LAWRENCE — Students at the University of Kansas report significantly higher levels of interaction with their faculty than an average of other students at many of the nation’s top research universities.
KU has released results from the 2018 National Survey of Student Engagement (NSSE). The survey measures undergraduate student participation in programs and activities that promote learning and personal development at their respective universities.
“NSSE provides a benchmark for how our students are connecting with the university through various learning experiences, but more importantly, it provides data that we can use for institutional improvement,” said DeAngela Burns-Wallace, vice provost for undergraduate studies. Several results from the survey demonstrate that KU students are more likely to report being engaged in enhancing activities and learning opportunities than their peers at Association of American Universities institutions. The AAU, of which KU is a member, includes 62 distinguished research universities in the United States and Canada that strive to advance society through education, research and discovery.
First-year and senior students at nearly 500 institutions nationwide participate in NSSE. KU’s response rate, at 35 percent, is among the strongest for a university of its size and classification. Among the findings:
- Forty-three percent of KU first-year students reported talking about career plans with a faculty member often or very often. An average of only 29 percent of first-year students at AAU institutions reported this type of interaction.
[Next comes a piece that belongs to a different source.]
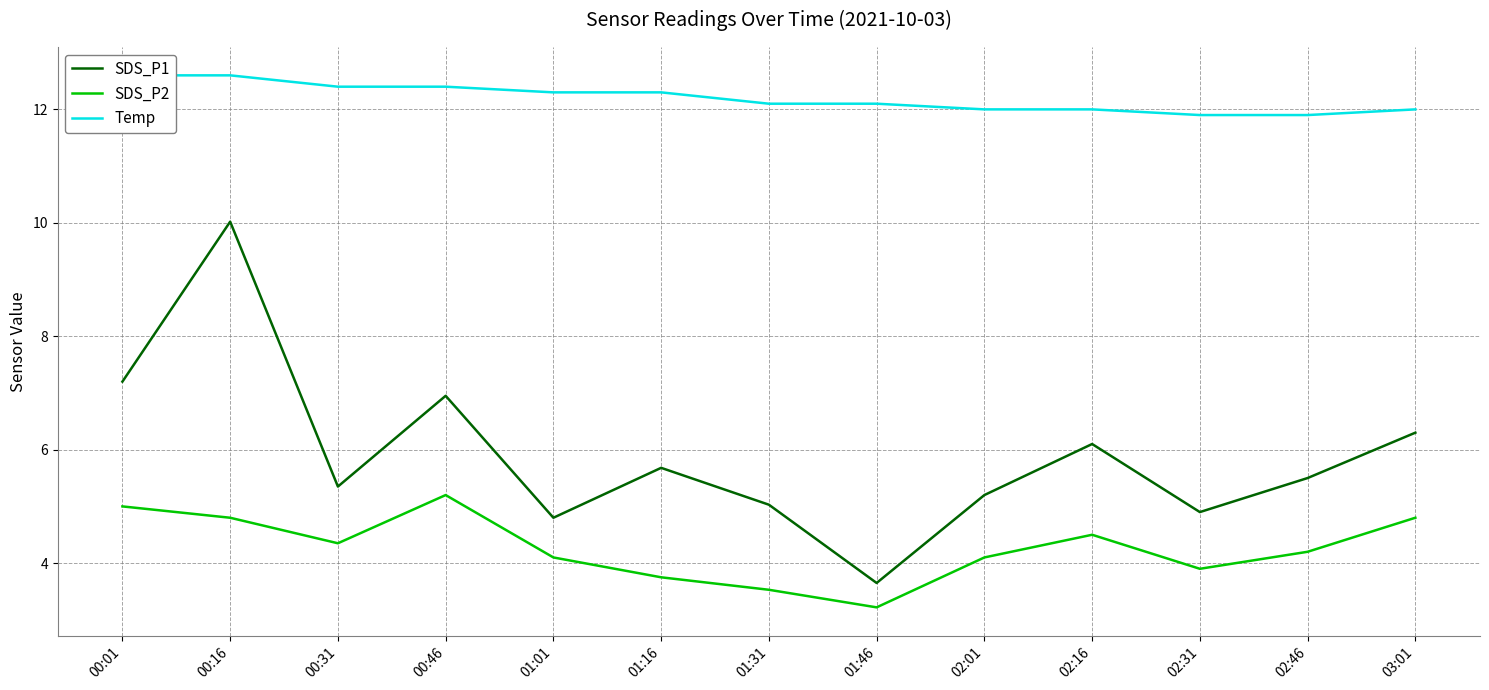

What is the label of the 6th point from the left?

01:16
- Thirty-two percent of KU first-year students said they discussed their academic performance with a faculty member. An average of only 24 percent of their peers at AAU institutions reported similar talks.
- Thirty percent of KU seniors reported working with a faculty member on activities other than coursework. An average of only 25 percent of their peers at AAU institutions reported similar interaction.
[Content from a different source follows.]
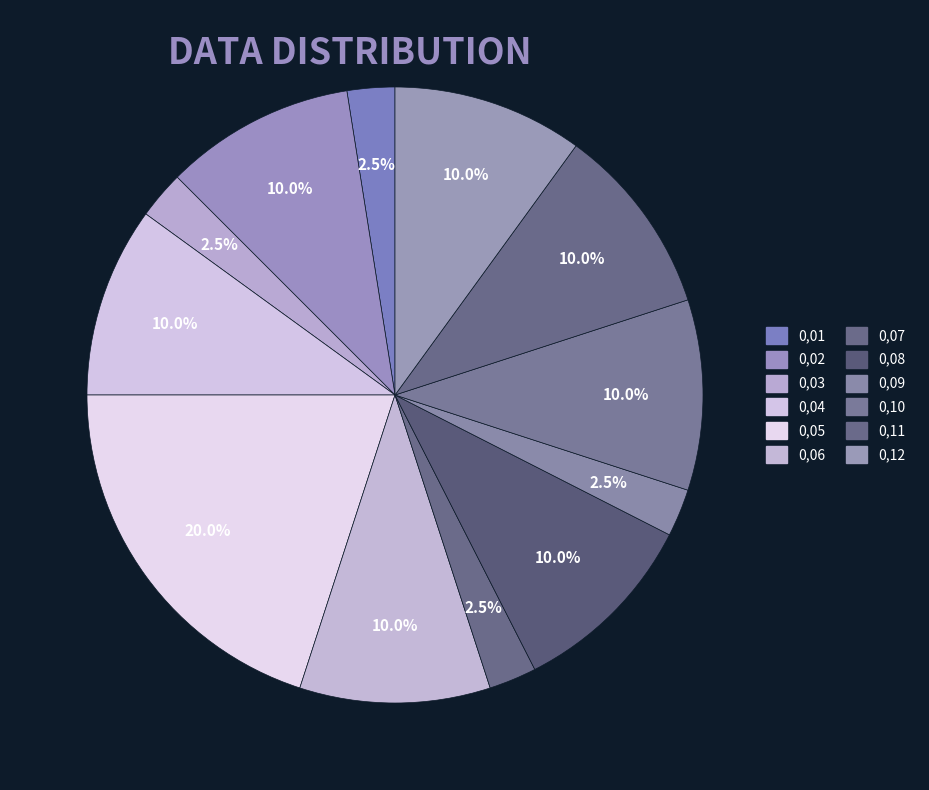

To the nearest percent, what is the combined percentage of 0,12 and 0,09?

12%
- Seventy-seven percent of KU seniors said they plan to or have completed a culminating senior project or experience. An average of only 64 percent of their peers at AAU institutions declared a similar activity.
This year’s higher response rate also offers important insight for faculty and educators. KU departments can use the robust findings to guide curriculum redesign efforts and co-curricular program development.
KU’s participation in NSSE is part of an intentional set of strategies to enhance the undergraduate experience. NSSE captures the extent to which students report engaging in activities that promote academic challenge, foster interactions with peers and faculty, and contribute to a supportive campus environment. Students also report if they have participated or plan to participate in high-impact practices like learning communities, undergraduate research and service learning.
“Our NSSE results tell us more about students' experiences in our courses and programs,” Burns-Wallace said. “This knowledge enables us to refine and expand practices that support the success of all students.”
KU’s NSSE results, including an interactive dashboard, are available to faculty, staff and students at https://nsse.ku.edu/results. Departments interested in learning more about ways to use NSSE results may request a presentation by submitting an online request at https://nsse.ku.edu/nsse-presentation-request. KU’s Center for Teaching Excellence will be leading workshops on using NSSE results to provide insight into curriculum enhancement. KU’s NSSE website will also share examples of how departments and programs are using NSSE data to enhance student success.